TASKS FOR THIS EXERCISE =>
(A) Reproduce everything in the mentoring tribute from "Last year when" down to "George Washington University.".
(B) Decide whether each statement agrees with the mentoring tribute, giving yes or no with the deciding words quoted: (i) The writer joined the program partly to learn about post-grad life for black alumni. (ii) The care package held textbooks. (iii) The writer's calls with the mentor mostly center on job applications.
(C) In the mentoring tribute, which office started the African-American/Black Alumni Mentoring Program?

==== PAGE EXTRACT ====

Friend and Guru Jhade Jordan ’21 pays tribute to her mentor Susan Swazy '90.
Last year when the Office of Inclusion and Engagement kick-started the African-American/Black Alumni Mentoring Program, I decided to sign up because I wanted to learn more about post-grad life for black alumni. I am also trying to figure out how to make the transition from college to professional life, so I thought a mentor could help guide me.
My friend, Sasha Edwards ’20, and I were paired with Susan Swayze ’90, associate professor, educational research, The George Washington University.
One of the first things she did was send us a care package at the start of the school year, and its intricate wrapping and thoughtful contents quite impressed us. It contained many school supplies — pens, paper, highlighters, binder clips, folders. This was great for me because I sometimes procrastinate getting my supplies, so her timing was perfect. I don’t know how she knew I needed it, but she did. We often talk on the phone or FaceTime, and our conversations mostly center around classes and campus life. It’s a little mental health check, and I really appreciate it. Even though I have a faculty advisor and there are resources on campus for all sorts of issues, this is less formal and more easygoing.

==== DATASET CONTENT ====

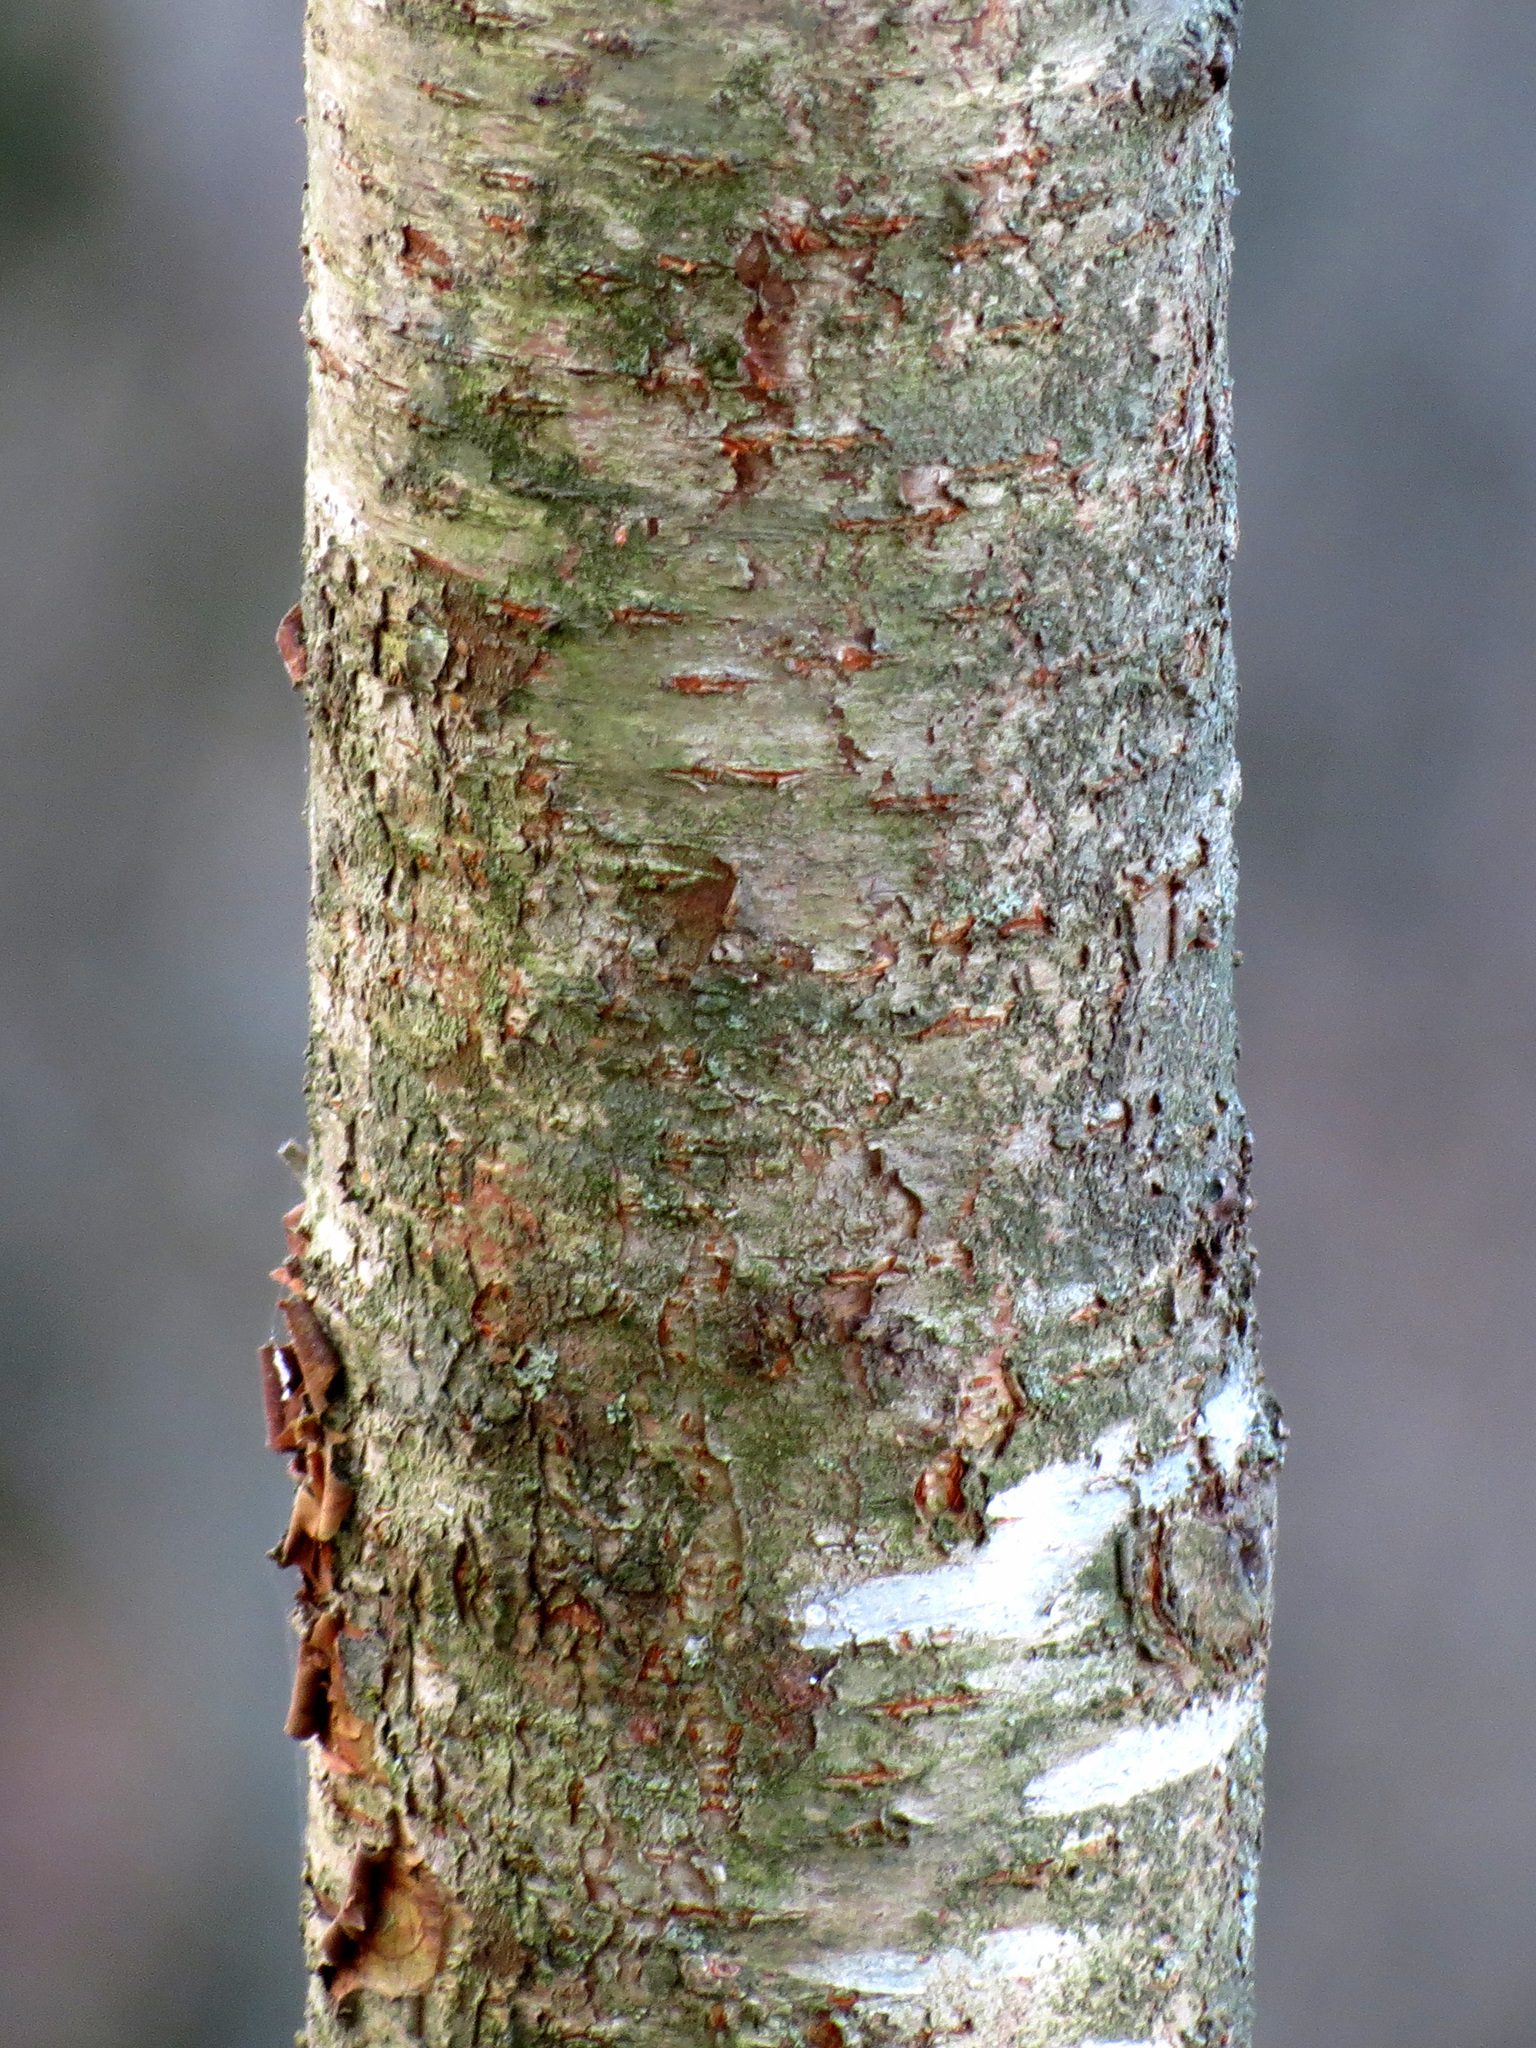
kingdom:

====
==== DATASET CONTENT ====

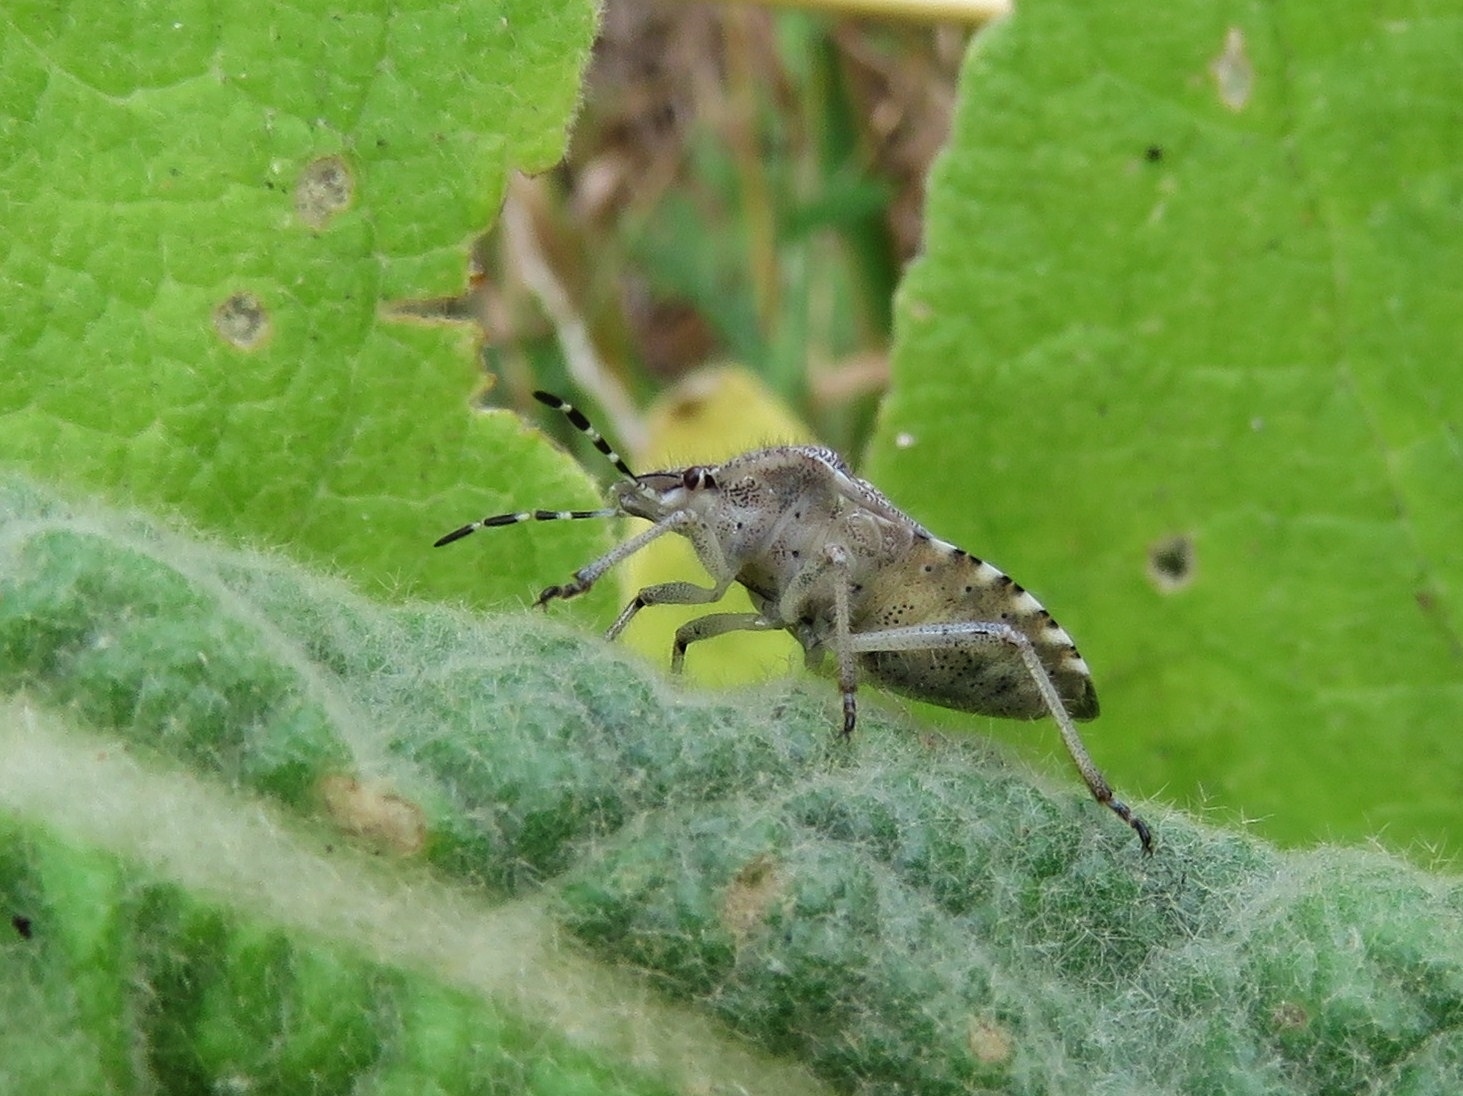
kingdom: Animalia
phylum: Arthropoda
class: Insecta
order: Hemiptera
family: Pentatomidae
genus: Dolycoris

====

TASK SOLUTIONS =>
(A)
Last year when the Office of Inclusion and Engagement kick-started the African-American/Black Alumni Mentoring Program, I decided to sign up because I wanted to learn more about post-grad life for black alumni. I am also trying to figure out how to make the transition from college to professional life, so I thought a mentor could help guide me.
My friend, Sasha Edwards ’20, and I were paired with Susan Swayze ’90, associate professor, educational research, The George Washington University.

(B)
(i) Yes: "I decided to sign up because I wanted to learn more about post-grad life for black alumni."
(ii) No: "It contained many school supplies — pens, paper, highlighters, binder clips, folders."
(iii) No: "our conversations mostly center around classes and campus life."

(C) The Office of Inclusion and Engagement.